The state diagram below represents the various server states and their transitions:

stateDiagram-v2
    [*] --> Initial
    Initial --> Discovery : Server object created
    Discovery --> Available : Discovery complete
    Available --> Reserved : ServerClaim created
    Reserved --> Cleanup : ServerClaim removed
    Cleanup --> Available : Cleanup complete
    Available --> Maintenance : Maintenance initiated
    Maintenance --> Available : Maintenance complete
    Available --> Error : Error detected
    Reserved --> Error : Error detected
    Discovery --> Error : Error detected
    Cleanup --> Error : Error detected
    Maintenance --> Error : Error detected
    Error --> Maintenance : Enter maintenance to fix error
    Error --> Available : Error resolved

Interaction with BMC

Interaction with a server is done through its BMC:

Via Reference: Reference a BMC resource using bmcRef.

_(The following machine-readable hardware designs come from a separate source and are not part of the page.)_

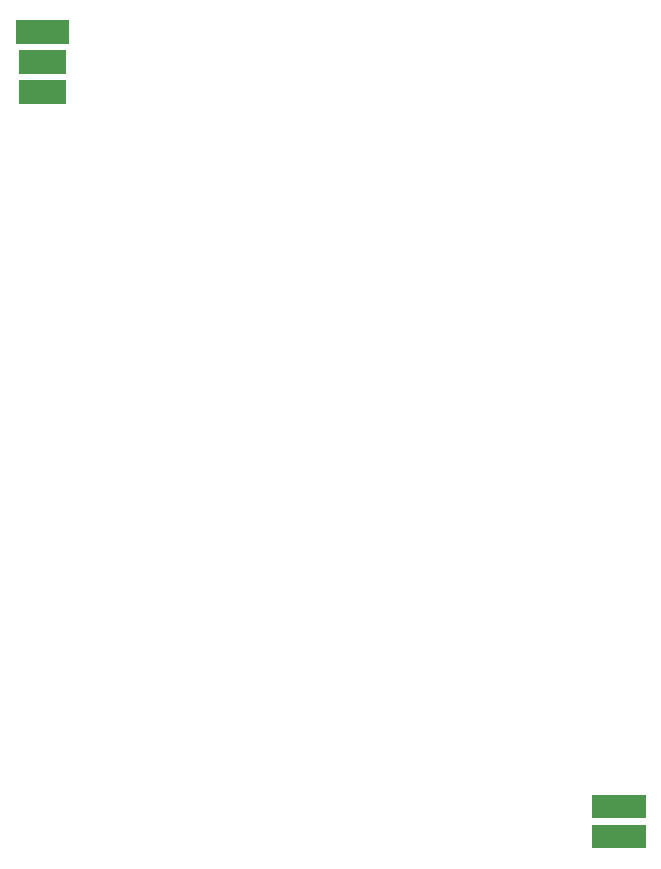
<source format=gbs>
G04 Layer: BottomSolderMaskLayer*
G04 EasyEDA v6.3.22, 2020-01-04T19:44:14+01:00*
G04 f50fd1600d684b49919d2234b325bca6,43c3eb671339413baca6572c6aa340f4,10*
G04 Gerber Generator version 0.2*
G04 Scale: 100 percent, Rotated: No, Reflected: No *
G04 Dimensions in millimeters *
G04 leading zeros omitted , absolute positions ,3 integer and 3 decimal *
%FSLAX33Y33*%
%MOMM*%
G90*
G71D02*


%LPD*%
G36*
G01X50890Y28340D02*
G01X50890Y30321D01*
G01X55411Y30321D01*
G01X55411Y28340D01*
G01X50890Y28340D01*
G37*
G36*
G01X50890Y30878D02*
G01X50890Y32859D01*
G01X55411Y32859D01*
G01X55411Y30878D01*
G01X50890Y30878D01*
G37*
G36*
G01X2089Y96448D02*
G01X2089Y98429D01*
G01X6610Y98429D01*
G01X6610Y96448D01*
G01X2089Y96448D01*
G37*
G36*
G01X2343Y91368D02*
G01X2343Y93349D01*
G01X6356Y93349D01*
G01X6356Y91368D01*
G01X2343Y91368D01*
G37*
G36*
G01X2343Y93908D02*
G01X2343Y95889D01*
G01X6356Y95889D01*
G01X6356Y93908D01*
G01X2343Y93908D01*
G37*
M00*
M02*

</source>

apiVersion: metal.ironcore.dev/v1alpha1
kind: Server
metadata:
  name: server-with-bmc-ref
spec:
  uuid: "123e4567-e89b-12d3-a456-426614174000"
  power: "On"
  bmcRef:
    name: my-bmc
  bootOrder:
    - name: PXE
      priority: 1
      device: Network
  BIOS:
    - version: "1.0.3"
      settings:
        BootMode: UEFI
        HyperThreading: Enabled

Inline Configuration: Use the bmc field to provide direct BMC access details.

apiVersion: v1alpha1
kind: BMC
metadata:
  name: my-bmc
spec:
  endpointRef:
    name: my-bmc-endpoint
  bmcSecretRef:
    name: my-bmc-secret
  protocol:
    name: Redfish
    port: 8000
  consoleProtocol:
    name: SSH
    port: 22